5. (ch != '03') || (ch == 'A'): Error, because '03' is neither a character constant, nor is it a string constant.

   However, on CodeWarrior 11 this is not an error and the expression evaluates as follows.
   (ch != '03') || (ch == 'A')
   (1) || (ch == 'A')
   (1) || (0)
   1

   More accurately, the second subexpression in the expression is never evaluated since the first subexpression is True and the expression ``short circuits'' to True.

6. name < "Turning" && name > "True": True
   1 && name > "True"
   1 && 1
   1

   Note that the string class assumes a lexicographic ordering or alphabetical ordering on strings.

   The above expression produces an error on CodeWarrior 11 because the string being used does not contain functions that overload the operators < and >. This is unfortunate and is not true of most other implementations of the string class including Astrachan's string class.

7. ((name > "turning") && (sum / (sum - 1000) == 0)): False
   (0) && (sum / (sum - 1000) == 0)

   Note that 'T' comes before 't' in the ASCII table and hence the subexpression ("Turing" > "turning") is False. Because of short-circuited evaluation, the expression evaluates to False as soon as the first subexpression evaluates to False. Hence, the second subexpression is not evaluated. If it were evaluated, it would cause a division by 0 error.

   The above expression produces also an error on CodeWarrior 11 because of the same reason that Expression 6 does.

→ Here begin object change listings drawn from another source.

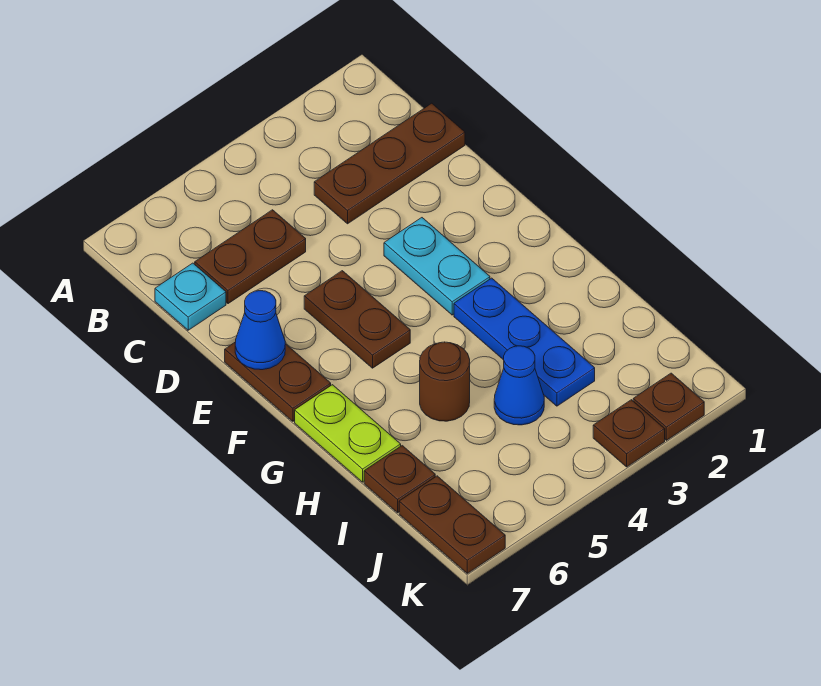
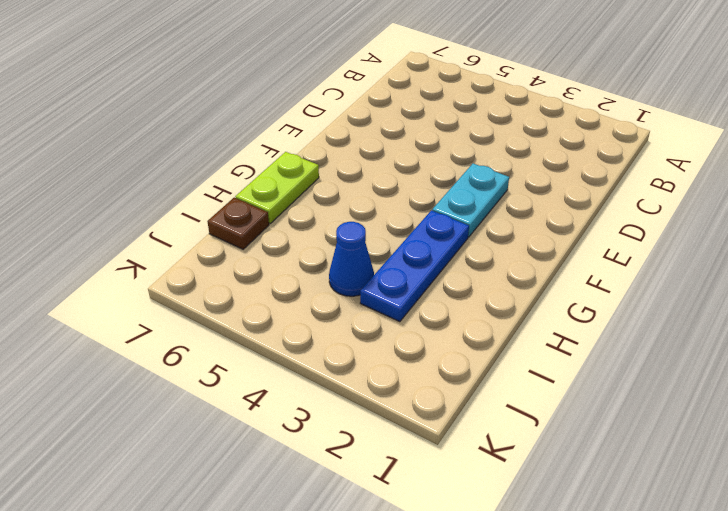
none -> brown plate C1:C3 level 1
none -> brown plate C5:C6 level 1
none -> cyan plate C7 level 1

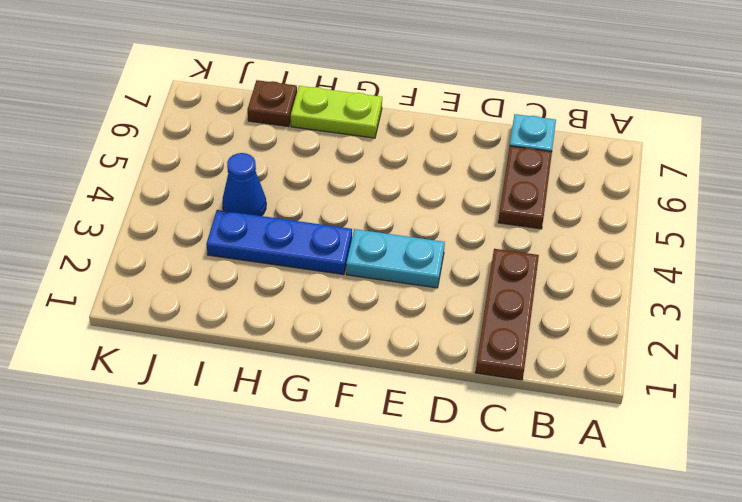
none -> brown plate E5:F5 level 1
none -> brown plate E7:F7 level 1
none -> brown round brick H5 level 1

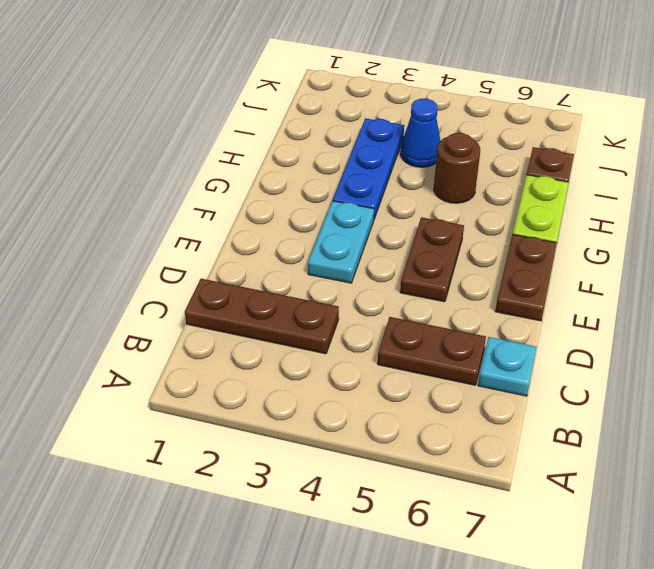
none -> brown plate J7:K7 level 1
none -> brown plate K2 level 1
none -> brown plate K3 level 1

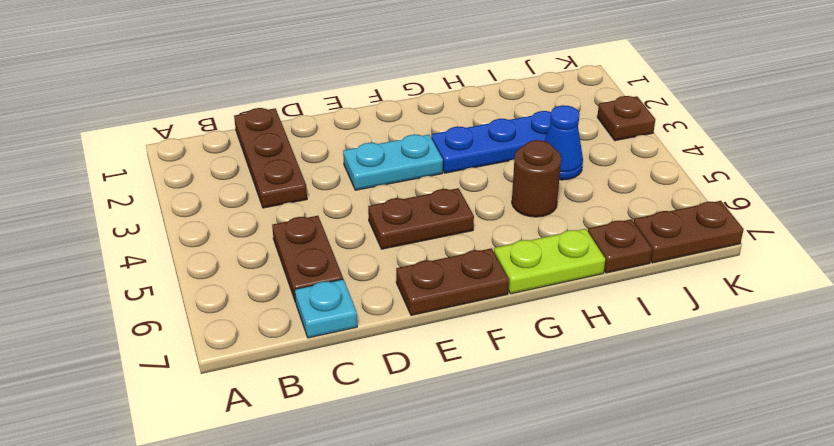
none -> brown plate K2 level 1
none -> blue cone E7 level 2

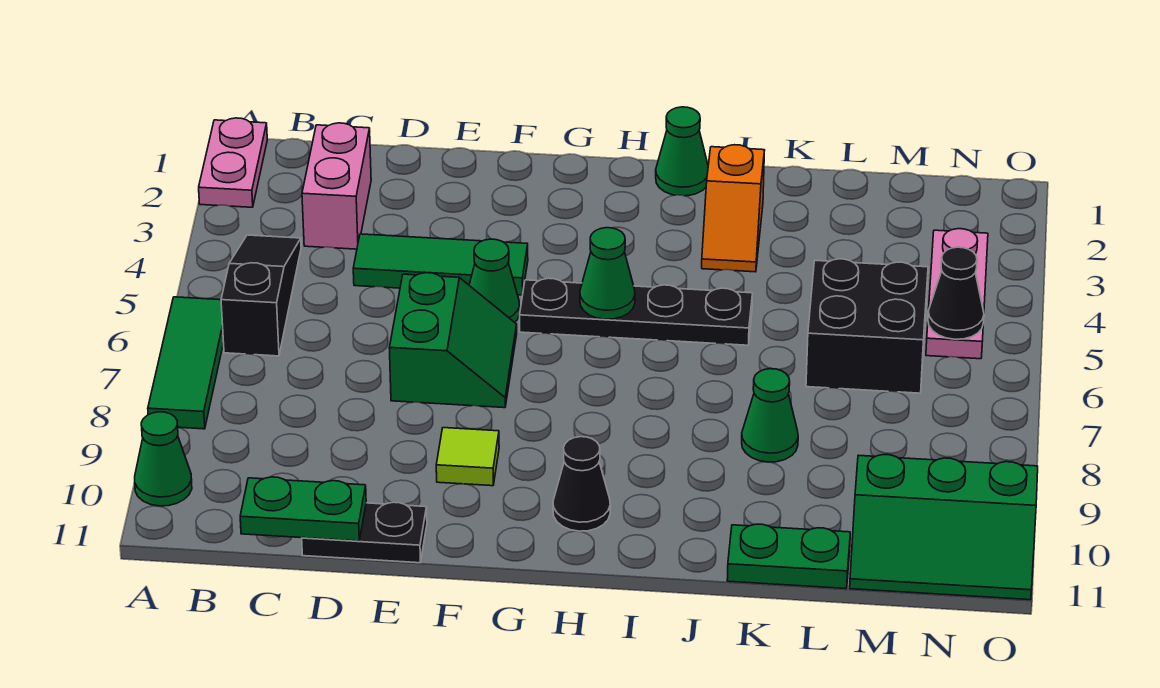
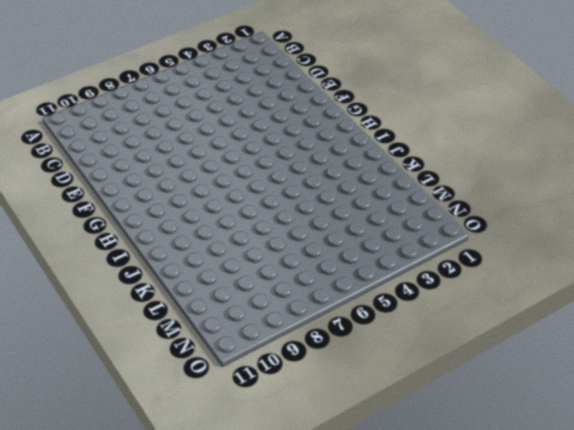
none -> pink plate A1:A2 level 1
none -> green tile A6:A8 level 1
none -> green cone A10 level 1

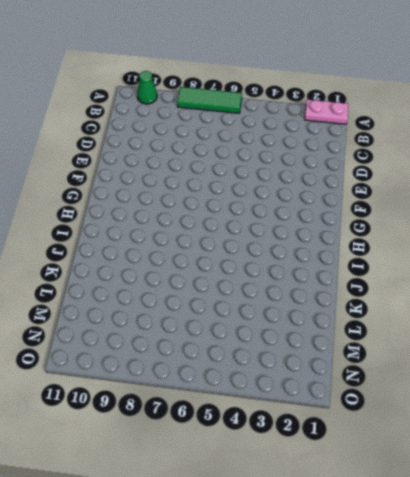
none -> black slope B4:B6 level 1 top 6
none -> pink brick C2:C3 level 1
none -> green tile D4:F4 level 1

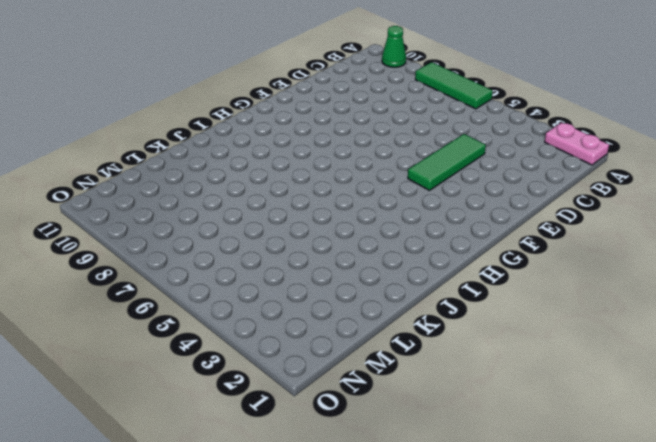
none -> black slope B4:B6 level 1 top 6
none -> pink brick C2:C3 level 1
none -> black plate D11:E11 level 1

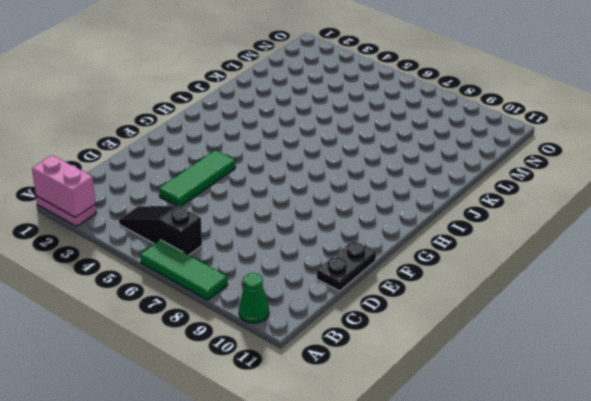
pink brick A1:A2 level 2 -> pink brick C2:C3 level 1
none -> green slope E6:F7 level 1 top E
none -> green cone F5 level 1
none -> lime tile F9 level 1

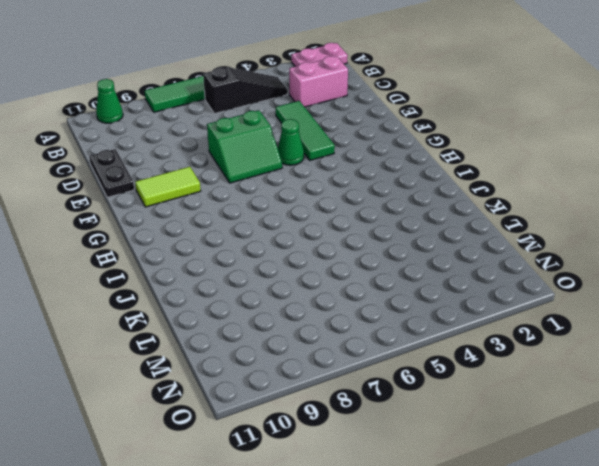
lime tile F9:F10 level 1 -> lime tile F9 level 1
none -> black plate G5:J5 level 1
none -> black cone H10 level 1
none -> green cone I1 level 1

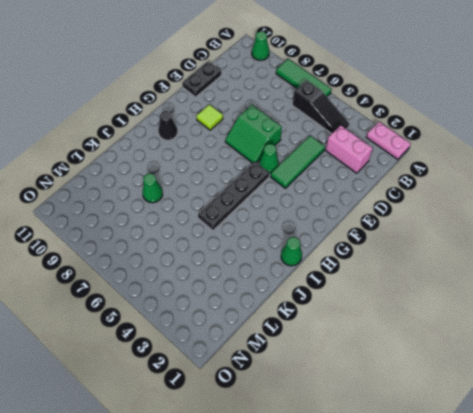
none -> orange slope J2:J3 level 1 top 2
none -> green plate K11:L11 level 1
none -> black brick L5:M6 level 1

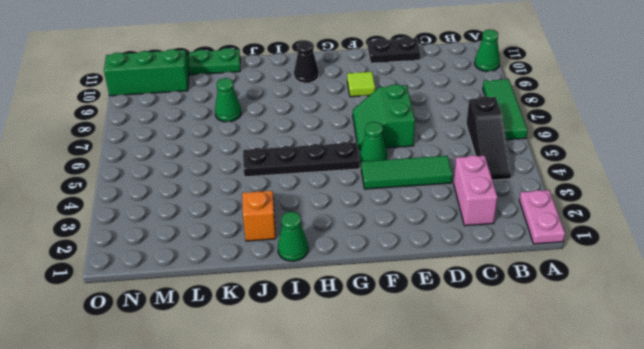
none -> black brick L5:M6 level 1
none -> pink plate N3:N5 level 1
none -> green plate C11:D11 level 2

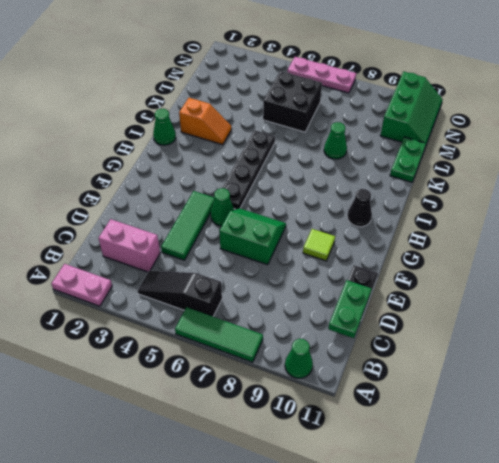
pink plate O5:O7 level 1 -> pink plate N3:N5 level 1
none -> green cone H5 level 2
none -> black cone N5 level 2

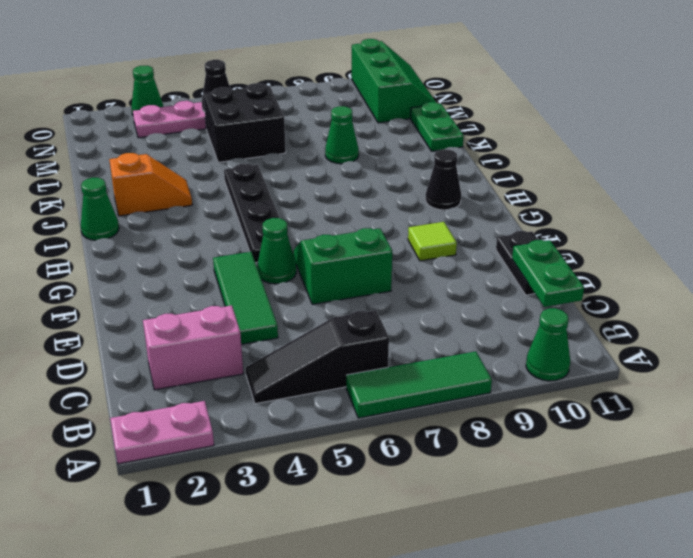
green cone O3 level 1 -> green cone H5 level 2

8. (log10(sum) == name.length() - 3): True
   (3 == name.length() - 3)
   (3 == 6 - 3)
   (3 == 3)
   1

   Note that log10() is a function defined in the math.h header file. Also note that length() is a member function of the string class that returns the length of the string object it is applied to.

9. ch != ' ' || ch != 10 || ch != '3': True
   1 || ch != 10 || ch != '3'
   1 || ch != '3'
   1

   Note the use of short-circuited evaluation here.

10. name + ch > name + "?": False
    "Turing3" > name + "?"
    "Turing3" > "Turing?"
    0

    "Turing3" comes before "Turing?" because '3' comes before '?' in the ASCII table.

    The above expression produces also an error on CodeWarrior 11 because of the same reason that Expressions 6 and 7 do.